Building on Sanjay Subrahmanyam's idea of elite circulation the circulation of Buddhist monks, religious elites, between geographically isolated localities, enabled "ideas and mental constructs" to flow across these boundaries hybridizing local expressions, resulting in connected intellectual histories (that cultural zones that seem closed are in fact permeable or porous is another way of expressing this idea).

Circulation of religious elites seems to have been neglected for at least two reasons: 1. The importance of market exchange in the modern era gives many historians a predisposition to look for this sort of evidence (long distance trade and traders) in premodern historical texts (For example see The Cambridge Economic History of the Greco-Roman World), and 2. Premodern historical texts themselves emphasize the military role of political leaders (warfare and warriors) almost to the exclusion of everything else.

I'm starting to compare how monks exercise political power outside their locality of origin (c. 1350-1600). Here are some examples of the political power of monks culled from early modern historical texts:

1. A Buddhist sermon leads to peace between Ava and Pegu (1394)

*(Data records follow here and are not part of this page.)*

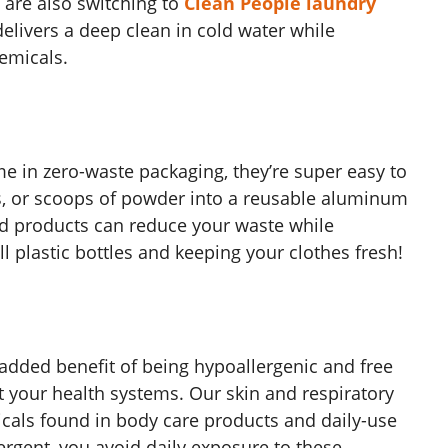
are also switching to
Clean People laundry
delivers a deep clean in cold water while
emicals.
 in zero-waste packaging, they’re super easy to
ds, or scoops of powder into a reusable aluminum
d products can reduce your waste while
ll plastic bottles and keeping your clothes fresh!
added benefit of being hypoallergenic and free
t your health systems
. Our skin and respiratory
icals found in body care products and daily-use
ergent, you avoid daily exposure to these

2. Itinerant monks and political succession on the Tai-Yunnan frontier (c. 1397)

3. Sri Lankan monks in Mingyinyo's Toungoo (c. 1492)

4. When Tabinshwehti takes Ayutthaya he brings back monks with "one-shoulder and chest binding" practices to Pegu (Pranke, 2004, 219, 339).

5. "Dhammazedi purifies the Mon Sasana. Delegation of Mon monks sent to Sihala Island [Sri Lanka] for reordination. Monks throughout Ramanna laicized and reordained into the Sihala Mahavihara lineage. Ill-disciplined monks unfrocked. Monks ordered to surrender contraband property or leave the order" (Pranke, 2004, 339; Also see weblog entry on the Dhammazedi Bell).

References

Pranke, Patrick Arthur (2004) The "Treatise on the Lineage of Elders" (Vamsadipani): Monastic Reform and the Writing of Buddhist History in Eighteenth-Century Burma, Unpublished PhD dissertation, University of Michigan. [Contains a translation from the Burmese of the 'Vamsadipani' or "Treatise on the Genealogy of Elders" which chronicles the history Buddhism in Burma].